Легенда ушла, партии остались. Как и следовало ожидать от схватки двух выдающихся игроков своего времени, какие-то из них оказались потрясающими произведениями искусства, оставшимися с нами навсегда. Например, великолепная десятая партия: такая естественная, экономичная, не особо яркая, но от этого не менее прекрасная. Было несколько удивительных ошибок — следствие нечеловеческого стресса обоих игроков. Слон h2 в первой партии (Фишер), ферзь c2 в пятой (Спасский), пешка на b5 в восьмой (Спасский), пешка на f6 в четырнадцатой (Спасский). В создании произведения искусства обычно рука и ум действуют воедино. Шахматный шедевр — произведение сражающегося гения: грубые ошибки с обеих сторон могут лишить партию истинного величия. Однако ошибки Спасского и его проигрыш не затмевают того, что он был одним из лучших игроков мира. Он может гордиться победами в матчах с культовыми шахматистами второй половины двадцатого века — Кересом, Геллером, Талем, Ларсеном, Корчным и Петросяном.
Поклонники Фишера считают его самым выдающимся игроком в шахматной истории, хотя такие же почитатели есть и у Ласкера, Капабланки, Алёхина и Каспарова.
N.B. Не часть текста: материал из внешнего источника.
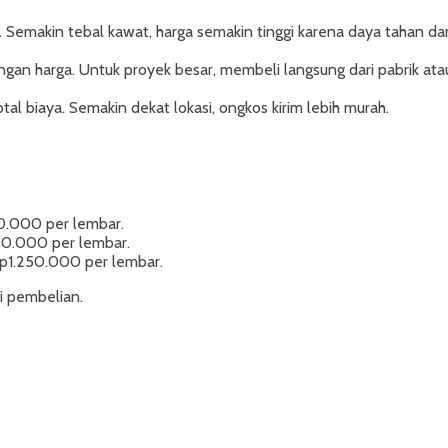
Semakin tebal kawat, harga semakin tinggi karena daya tahan d
 harga. Untuk proyek besar, membeli langsung dari pabrik atau d
tal biaya. Semakin dekat lokasi, ongkos kirim lebih murah.
0.000 per lembar.
50.000 per lembar.
Rp1.250.000 per lembar.
si pembelian.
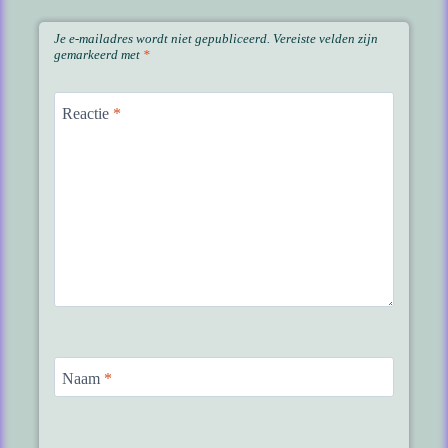
Je e-mailadres wordt niet gepubliceerd.
Vereiste velden zijn
gemarkeerd met
*
Reactie
*
Naam
*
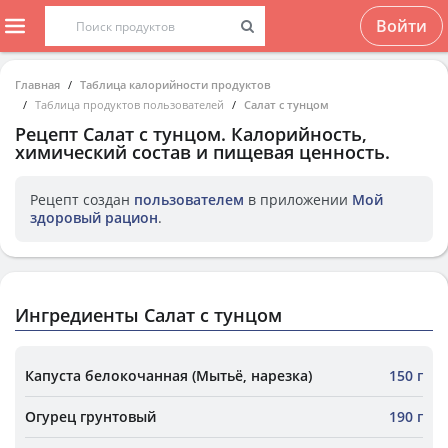
Войти
Главная
Таблица калорийности продуктов
Таблица продуктов пользователей
Салат с тунцом
Рецепт
Салат с тунцом
. Калорийность,
химический состав и пищевая ценность.
Рецепт создан
пользователем
в приложении
Мой
здоровый рацион
.
Ингредиенты Салат с тунцом
Капуста белокочанная (Мытьё, нарезка)
150 г
Огурец грунтовый
190 г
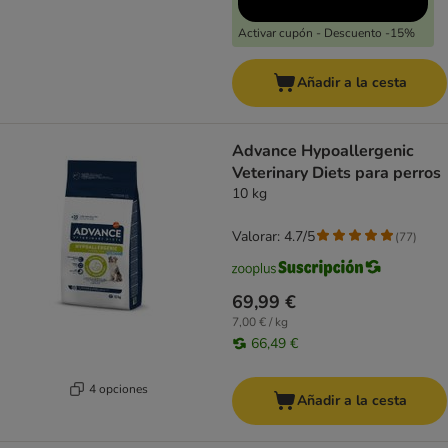
Activar cupón - Descuento -15%
Añadir a la cesta
Advance Hypoallergenic
Veterinary Diets para perros
10 kg
Valorar: 4.7/5
(
77
)
69,99 €
7,00 € / kg
66,49 €
4 opciones
Añadir a la cesta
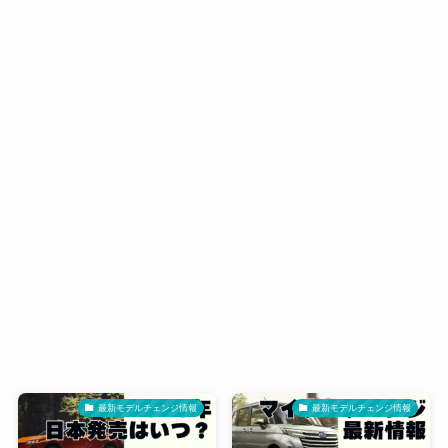
最新モデルチェンジ情報
最新モデルチェンジ情報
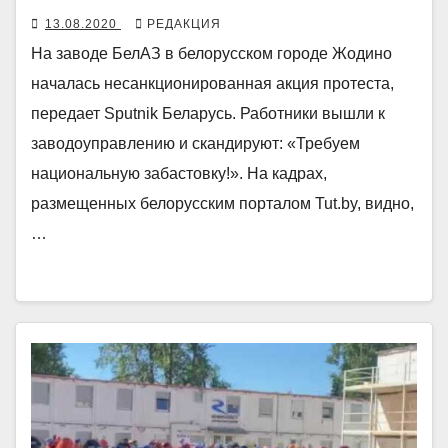
13.08.2020
РЕДАКЦИЯ
На заводе БелАЗ в белорусском городе Жодино
началась несанкционированная акция протеста,
передает Sputnik Беларусь. Работники вышли к
заводоуправлению и скандируют: «Требуем
национальную забастовку!». На кадрах,
размещенных белорусским порталом Tut.by, видно,
…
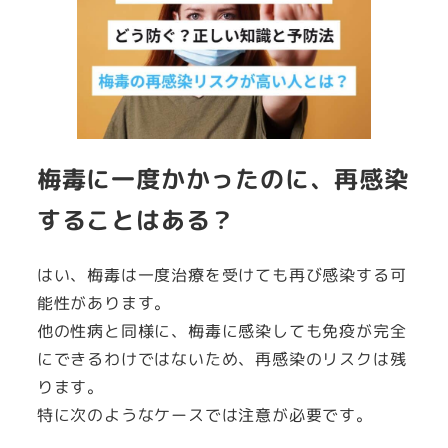
梅毒に一度かかったのに、再感染
することはある？
はい、梅毒は一度治療を受けても再び感染する可
能性があります。
他の性病と同様に、梅毒に感染しても免疫が完全
にできるわけではないため、再感染のリスクは残
ります。
特に次のようなケースでは注意が必要です。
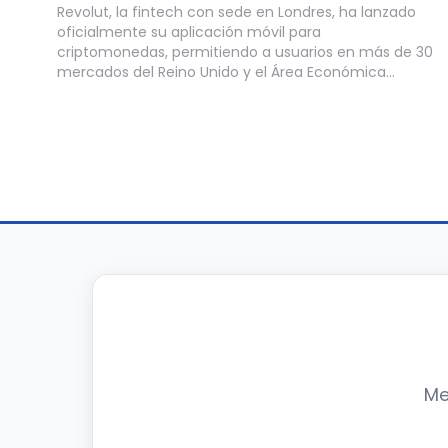
Revolut, la fintech con sede en Londres, ha lanzado
oficialmente su aplicación móvil para
criptomonedas, permitiendo a usuarios en más de 30
mercados del Reino Unido y el Área Económica…
Paginación
de
entradas
Me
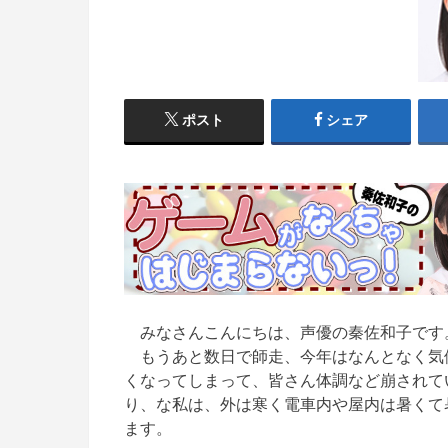
ポスト
シェア
みなさんこんにちは、声優の
秦佐和子
です
もうあと数日で
師走
、今年はなんとなく気
くなって
しまって、皆さん体調など崩されて
り、な私は、外は寒く電車内や屋内は暑くて
ます。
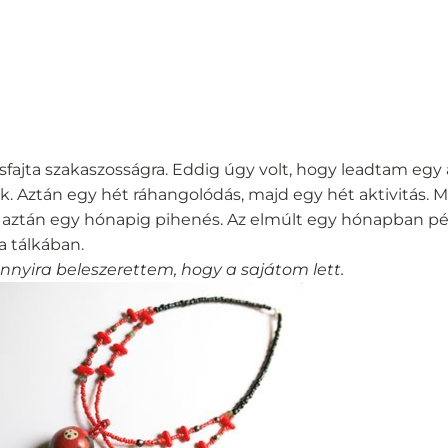
ásfajta szakaszosságra. Eddig úgy volt, hogy leadtam egy
. Aztán egy hét ráhangolódás, majd egy hét aktivitás. Mo
, aztán egy hónapig pihenés. Az elmúlt egy hónapban péld
a tálkában.
nnyira beleszerettem, hogy a sajátom lett.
Многие шахматисты отметут такие сравнения, как бессмысленные; невозможно, например, выстроить иерархию великих музыкантов всех времён. Но стиль Фишера на пути к Рейкьявику, его триумфальное шествие на межзональном турнире в Пальма-де-Мальорке, то, как он разгромил Тайманова, Ларсена и Петросяна, — всё это беспрецедентно. В современных шахматах никогда не случалось, чтобы один игрок мог настолько затмить остальных.
Наша история по сути своей трагедия. То, что могло оказаться праздником шахмат, которого ожидал Спасский, запомнится благодаря патологически-манипулятивному поведению претендента, панике должностных лиц и психологическому коллапсу чемпиона, а не только благодаря качеству сыгранных партий.
Можно только посочувствовать организаторам матча, на которых было оказано явное давление, причём самого разного рода; капитуляция перед претендентом накануне третьей партии была для них моральной трагедией. Если бы их не вынуждали склоняться перед Фишером, Спасский мог бы покинуть Рейкьявик раньше, оставшись чемпионом. С другой стороны, Спасский был чересчур зациклен на самом факте игры с Фишером, и если бы он не был таким самостоятельным, а больше сотрудничал с властями, то уехал бы из Рейкьявика по собственной инициативе и оставаясь чемпионом.
Жизнь Фишера можно охарактеризовать словами Скотта Фитцжеральда: «В американской жизни нет второго акта». Достигнув своей единственной цели, он разрушил свой raison d'etre (основание жизни. — фр.). Лишённый цели, он потерял и без того слабое сцепление с реальностью. Ему больше нечего было доказывать, а над желанием играть витал страх поражения. Фишер превратил Рейкьявик в поле боя, и матч оказался последней настоящей шахматной войной, которую он провёл.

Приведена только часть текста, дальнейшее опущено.